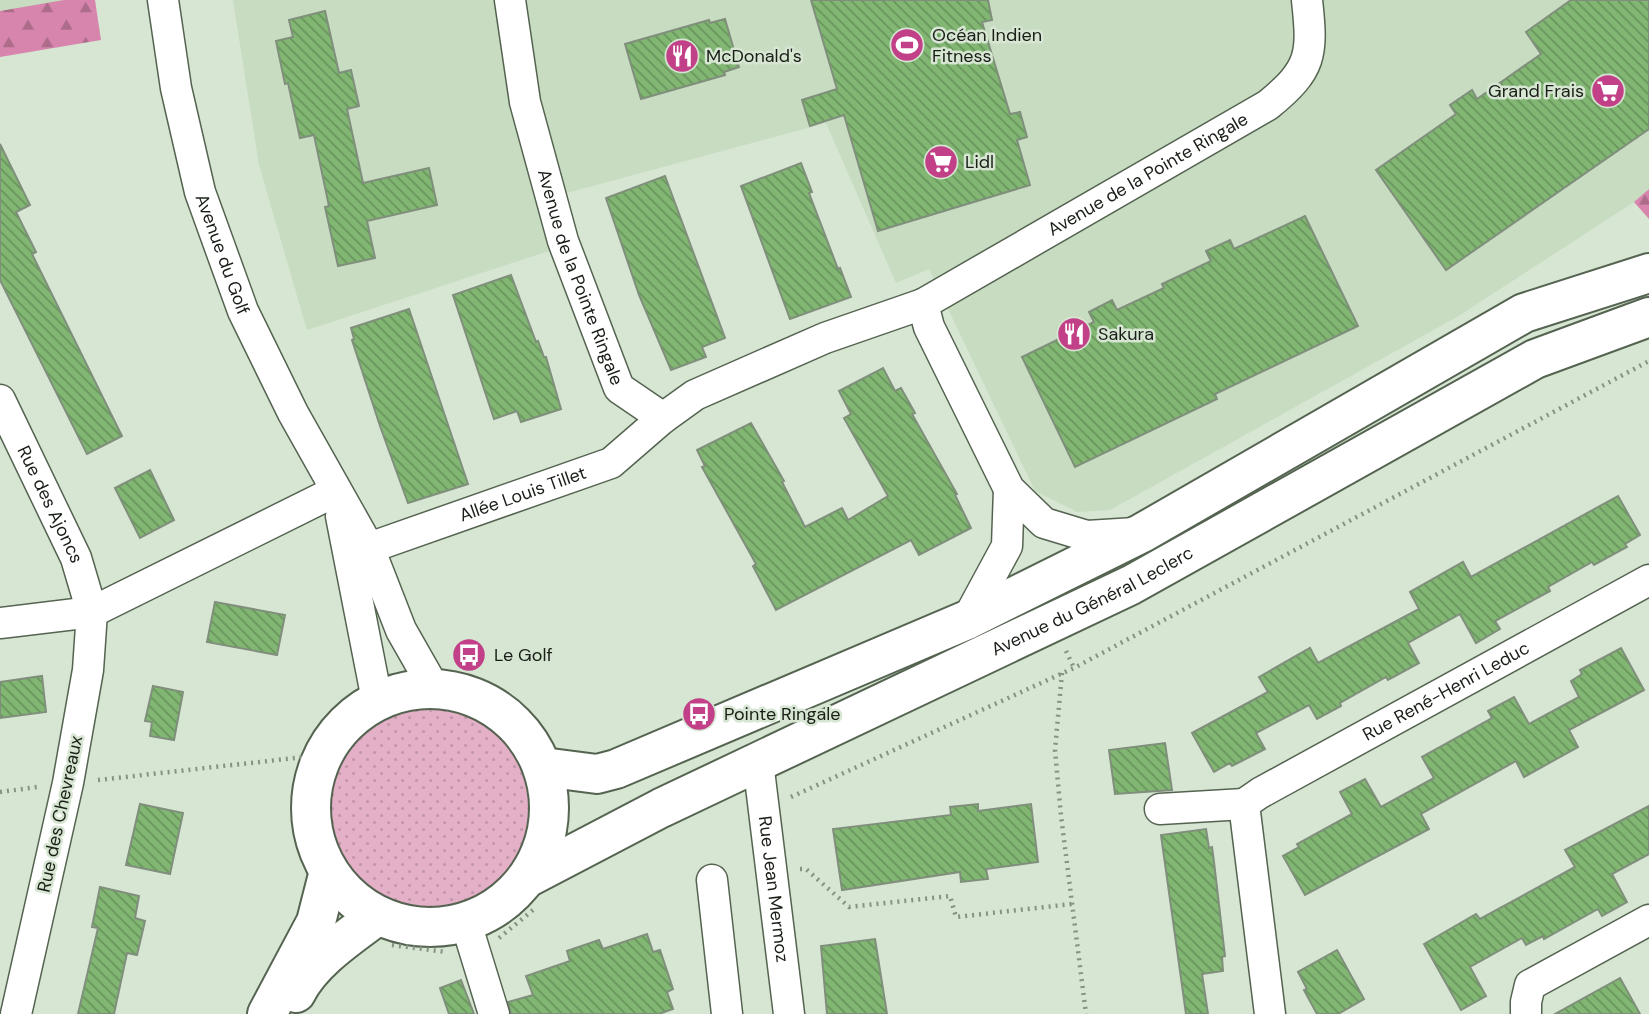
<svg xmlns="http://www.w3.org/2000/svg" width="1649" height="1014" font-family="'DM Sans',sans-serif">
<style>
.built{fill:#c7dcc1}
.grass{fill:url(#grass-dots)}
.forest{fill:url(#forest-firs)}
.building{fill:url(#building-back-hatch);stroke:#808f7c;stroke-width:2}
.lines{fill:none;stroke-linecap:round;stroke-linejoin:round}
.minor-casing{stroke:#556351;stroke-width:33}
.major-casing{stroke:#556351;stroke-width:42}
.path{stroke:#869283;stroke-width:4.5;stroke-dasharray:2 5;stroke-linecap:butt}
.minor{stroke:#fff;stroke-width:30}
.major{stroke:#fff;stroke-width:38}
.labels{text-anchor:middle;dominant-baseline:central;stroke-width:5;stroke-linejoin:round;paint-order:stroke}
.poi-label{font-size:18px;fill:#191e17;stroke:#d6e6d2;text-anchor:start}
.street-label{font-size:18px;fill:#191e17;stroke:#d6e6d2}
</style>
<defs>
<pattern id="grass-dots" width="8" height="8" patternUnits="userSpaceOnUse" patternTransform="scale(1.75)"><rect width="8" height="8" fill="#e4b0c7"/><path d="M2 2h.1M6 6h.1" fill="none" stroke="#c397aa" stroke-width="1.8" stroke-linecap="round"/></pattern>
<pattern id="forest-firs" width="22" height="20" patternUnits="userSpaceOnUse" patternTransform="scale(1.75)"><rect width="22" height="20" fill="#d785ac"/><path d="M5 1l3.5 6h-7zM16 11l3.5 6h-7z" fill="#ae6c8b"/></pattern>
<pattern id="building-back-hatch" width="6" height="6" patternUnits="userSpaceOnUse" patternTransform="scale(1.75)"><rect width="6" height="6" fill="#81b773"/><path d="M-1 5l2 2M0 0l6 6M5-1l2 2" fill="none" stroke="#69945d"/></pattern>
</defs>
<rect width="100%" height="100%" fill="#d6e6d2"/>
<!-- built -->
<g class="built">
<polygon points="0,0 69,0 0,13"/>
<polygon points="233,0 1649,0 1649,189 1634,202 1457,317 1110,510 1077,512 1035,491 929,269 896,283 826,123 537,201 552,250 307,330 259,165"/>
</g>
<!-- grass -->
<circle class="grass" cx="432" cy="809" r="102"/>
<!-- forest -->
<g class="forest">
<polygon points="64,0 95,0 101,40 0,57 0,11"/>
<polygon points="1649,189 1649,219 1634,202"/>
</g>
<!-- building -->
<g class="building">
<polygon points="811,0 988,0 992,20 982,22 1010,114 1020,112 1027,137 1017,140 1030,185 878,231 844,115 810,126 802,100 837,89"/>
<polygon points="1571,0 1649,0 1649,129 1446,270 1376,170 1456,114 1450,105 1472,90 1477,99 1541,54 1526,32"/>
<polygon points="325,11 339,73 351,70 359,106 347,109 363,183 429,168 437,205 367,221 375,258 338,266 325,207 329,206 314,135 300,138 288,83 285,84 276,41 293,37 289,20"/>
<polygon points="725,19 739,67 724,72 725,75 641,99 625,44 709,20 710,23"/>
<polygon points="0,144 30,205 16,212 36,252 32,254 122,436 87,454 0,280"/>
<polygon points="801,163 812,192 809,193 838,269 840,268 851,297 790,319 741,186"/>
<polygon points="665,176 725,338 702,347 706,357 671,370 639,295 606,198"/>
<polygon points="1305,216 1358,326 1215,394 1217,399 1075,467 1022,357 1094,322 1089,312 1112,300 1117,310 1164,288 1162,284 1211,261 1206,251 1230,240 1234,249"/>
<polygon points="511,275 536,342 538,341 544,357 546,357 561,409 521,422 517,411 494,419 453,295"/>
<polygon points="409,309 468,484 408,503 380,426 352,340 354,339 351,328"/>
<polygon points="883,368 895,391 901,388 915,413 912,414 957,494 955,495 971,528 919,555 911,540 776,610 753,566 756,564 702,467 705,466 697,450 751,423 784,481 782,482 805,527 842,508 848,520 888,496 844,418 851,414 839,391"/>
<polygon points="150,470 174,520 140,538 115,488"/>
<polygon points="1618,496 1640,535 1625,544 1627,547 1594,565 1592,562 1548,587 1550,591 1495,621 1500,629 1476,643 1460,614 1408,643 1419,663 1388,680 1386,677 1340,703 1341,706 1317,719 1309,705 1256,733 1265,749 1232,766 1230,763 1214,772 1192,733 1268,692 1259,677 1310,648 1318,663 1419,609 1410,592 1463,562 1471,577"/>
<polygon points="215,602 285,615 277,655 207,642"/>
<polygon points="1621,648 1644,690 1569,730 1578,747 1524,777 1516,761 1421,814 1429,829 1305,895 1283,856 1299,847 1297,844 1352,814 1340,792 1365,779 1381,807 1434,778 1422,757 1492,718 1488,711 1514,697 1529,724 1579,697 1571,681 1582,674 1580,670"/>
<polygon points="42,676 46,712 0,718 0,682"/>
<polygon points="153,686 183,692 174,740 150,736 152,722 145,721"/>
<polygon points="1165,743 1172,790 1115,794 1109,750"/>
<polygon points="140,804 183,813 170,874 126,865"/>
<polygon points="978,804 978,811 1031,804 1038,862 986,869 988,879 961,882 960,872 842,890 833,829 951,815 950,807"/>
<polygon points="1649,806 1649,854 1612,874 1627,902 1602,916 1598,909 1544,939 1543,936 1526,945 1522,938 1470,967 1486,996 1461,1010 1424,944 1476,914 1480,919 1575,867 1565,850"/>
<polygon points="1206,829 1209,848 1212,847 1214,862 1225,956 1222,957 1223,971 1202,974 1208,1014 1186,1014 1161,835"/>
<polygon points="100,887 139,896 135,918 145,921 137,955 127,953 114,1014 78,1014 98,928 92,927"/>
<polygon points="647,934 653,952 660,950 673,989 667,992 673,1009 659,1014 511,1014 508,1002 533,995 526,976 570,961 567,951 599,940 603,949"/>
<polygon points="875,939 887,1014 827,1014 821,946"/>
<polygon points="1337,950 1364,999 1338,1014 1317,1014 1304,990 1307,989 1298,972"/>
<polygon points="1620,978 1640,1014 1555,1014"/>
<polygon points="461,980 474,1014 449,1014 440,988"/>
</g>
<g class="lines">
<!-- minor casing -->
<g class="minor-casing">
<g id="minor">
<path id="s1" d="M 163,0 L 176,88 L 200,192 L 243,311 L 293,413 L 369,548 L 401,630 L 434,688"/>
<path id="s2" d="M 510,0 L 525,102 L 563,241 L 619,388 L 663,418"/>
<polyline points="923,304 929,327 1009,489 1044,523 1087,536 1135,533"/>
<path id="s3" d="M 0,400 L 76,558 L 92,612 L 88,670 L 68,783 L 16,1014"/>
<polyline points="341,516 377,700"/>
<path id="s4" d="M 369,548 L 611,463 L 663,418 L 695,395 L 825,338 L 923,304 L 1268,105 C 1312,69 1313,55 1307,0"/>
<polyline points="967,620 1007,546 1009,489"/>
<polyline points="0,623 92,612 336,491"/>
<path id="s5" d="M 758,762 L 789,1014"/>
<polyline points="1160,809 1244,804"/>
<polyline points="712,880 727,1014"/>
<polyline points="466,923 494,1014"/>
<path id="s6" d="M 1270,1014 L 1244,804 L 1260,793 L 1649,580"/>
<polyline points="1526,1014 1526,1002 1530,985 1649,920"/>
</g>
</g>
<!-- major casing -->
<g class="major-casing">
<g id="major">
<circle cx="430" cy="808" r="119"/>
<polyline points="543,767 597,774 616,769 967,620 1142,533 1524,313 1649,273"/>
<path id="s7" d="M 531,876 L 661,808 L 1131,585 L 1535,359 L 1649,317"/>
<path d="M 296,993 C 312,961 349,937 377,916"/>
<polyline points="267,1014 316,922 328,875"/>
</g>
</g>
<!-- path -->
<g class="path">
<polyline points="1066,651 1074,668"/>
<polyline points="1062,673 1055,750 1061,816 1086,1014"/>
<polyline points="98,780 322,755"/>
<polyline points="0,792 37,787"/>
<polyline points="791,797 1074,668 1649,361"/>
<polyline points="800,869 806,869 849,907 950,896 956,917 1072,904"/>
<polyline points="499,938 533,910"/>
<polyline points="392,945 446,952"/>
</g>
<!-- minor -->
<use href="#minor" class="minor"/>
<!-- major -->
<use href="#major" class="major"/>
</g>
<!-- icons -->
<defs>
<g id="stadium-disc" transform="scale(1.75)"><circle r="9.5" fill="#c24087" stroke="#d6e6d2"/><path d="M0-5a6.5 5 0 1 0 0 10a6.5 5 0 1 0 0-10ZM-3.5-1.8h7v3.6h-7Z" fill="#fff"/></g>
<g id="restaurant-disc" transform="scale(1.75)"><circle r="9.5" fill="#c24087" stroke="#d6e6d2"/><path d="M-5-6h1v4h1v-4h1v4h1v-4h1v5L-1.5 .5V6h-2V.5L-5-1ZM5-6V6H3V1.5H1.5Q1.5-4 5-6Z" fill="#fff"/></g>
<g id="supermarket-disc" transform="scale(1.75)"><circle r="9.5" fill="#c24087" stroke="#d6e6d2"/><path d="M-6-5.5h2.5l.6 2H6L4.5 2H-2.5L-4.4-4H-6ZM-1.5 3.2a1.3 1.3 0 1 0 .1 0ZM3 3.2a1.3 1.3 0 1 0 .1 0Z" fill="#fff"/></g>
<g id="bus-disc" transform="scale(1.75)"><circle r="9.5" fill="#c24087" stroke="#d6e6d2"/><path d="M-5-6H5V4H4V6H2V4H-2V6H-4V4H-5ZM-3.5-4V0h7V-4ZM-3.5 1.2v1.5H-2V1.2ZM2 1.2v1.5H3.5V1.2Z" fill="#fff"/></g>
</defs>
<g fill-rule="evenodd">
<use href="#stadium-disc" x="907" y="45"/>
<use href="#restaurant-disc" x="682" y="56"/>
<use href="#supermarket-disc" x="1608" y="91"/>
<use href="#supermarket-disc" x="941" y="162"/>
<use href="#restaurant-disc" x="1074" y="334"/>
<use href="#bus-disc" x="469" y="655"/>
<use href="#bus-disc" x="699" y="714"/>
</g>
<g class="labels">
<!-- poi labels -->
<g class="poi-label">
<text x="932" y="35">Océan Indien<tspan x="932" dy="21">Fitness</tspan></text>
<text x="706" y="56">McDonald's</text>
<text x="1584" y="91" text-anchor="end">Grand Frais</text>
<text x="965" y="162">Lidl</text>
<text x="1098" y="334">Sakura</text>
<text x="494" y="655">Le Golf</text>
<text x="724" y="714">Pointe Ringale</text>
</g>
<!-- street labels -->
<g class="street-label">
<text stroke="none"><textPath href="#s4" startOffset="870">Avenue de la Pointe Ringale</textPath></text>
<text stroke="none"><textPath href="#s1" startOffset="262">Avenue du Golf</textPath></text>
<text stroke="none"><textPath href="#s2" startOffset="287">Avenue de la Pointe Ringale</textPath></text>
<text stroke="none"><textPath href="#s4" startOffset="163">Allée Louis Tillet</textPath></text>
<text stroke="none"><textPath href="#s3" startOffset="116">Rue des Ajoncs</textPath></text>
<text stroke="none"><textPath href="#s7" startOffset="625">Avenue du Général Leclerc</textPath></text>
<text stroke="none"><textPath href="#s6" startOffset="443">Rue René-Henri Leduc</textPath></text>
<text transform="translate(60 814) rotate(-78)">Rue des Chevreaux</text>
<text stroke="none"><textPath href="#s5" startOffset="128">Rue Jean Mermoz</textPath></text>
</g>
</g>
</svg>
※
_EXERCISE_.
Report every line containing the word "lines" from the listing above.

_EXPECTED ANSWER_.
.lines{fill:none;stroke-linecap:round;stroke-linejoin:round}
<g class="lines">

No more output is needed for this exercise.